А на сундуке рядом со мной лежала стрелка.
Обычная с виду, часовая. Только цифры на циферблате, куда она указывала, не было. Там была просто черная метка, похожая на закрытый глаз.
Я потянулся, чтобы снять её.
И не смог сдвинуть с места.
Маленький кусок латуни весил, как якорь. Я пытался сковырнуть ее ногтем — она не двигалась.
Она была неподвижной.
Неподвижной, как смерть.
Я пытался сорвать ее монтировкой. Она даже не поцарапалась.

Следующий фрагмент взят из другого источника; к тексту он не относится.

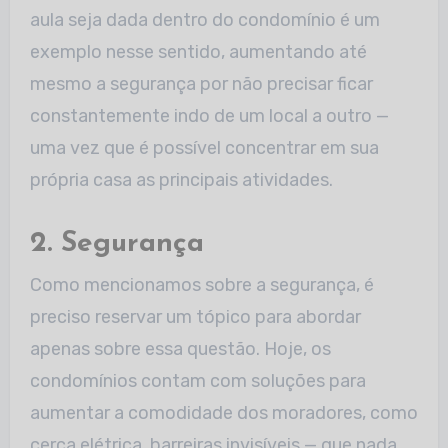
aula seja dada dentro do condomínio é um
exemplo nesse sentido, aumentando até
mesmo a segurança por não precisar ficar
constantemente indo de um local a outro —
uma vez que é possível concentrar em sua
própria casa as principais atividades.
2. Segurança
Como mencionamos sobre a segurança, é
preciso reservar um tópico para abordar
apenas sobre essa questão. Hoje, os
condomínios contam com soluções para
aumentar a comodidade dos moradores, como
cerca elétrica, barreiras invisíveis — que nada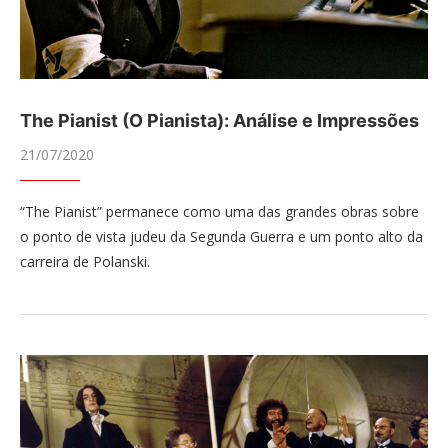
The Pianist (O Pianista): Análise e Impressões
21/07/2020
“The Pianist” permanece como uma das grandes obras sobre
o ponto de vista judeu da Segunda Guerra e um ponto alto da
carreira de Polanski.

Я выбросил сами часы в самую трясину на болоте.
Но на следующее утро я проснулся от звука.
Тик.
Стрелка лежала на моем одеяле. Холодная. И такая же недвижимая.
Я вырос, уехал в город. Я никогда не ношу часов.
Но стрелка до сих пор со мной. Она вмурована в стену моей квартиры, на кухне. И даже сквозь бетон я чувствую ее взгляд.
Я знаю, что бабка тот разговор выиграла. Полночь была последним часом. Его нельзя было продолжить.
Но Оно сжульничало. Оно показало час, которого нет в законах этого мира.
И я знаю, что однажды, когда я останусь один и за окном начнет сеять мелкий дождь, я услышу скрип кресла напротив.
Потому что долг не закрыт.
Я принял наследство. И мне придется выслушивать.
Все персонажи и события вымышлены, совпадения случайны.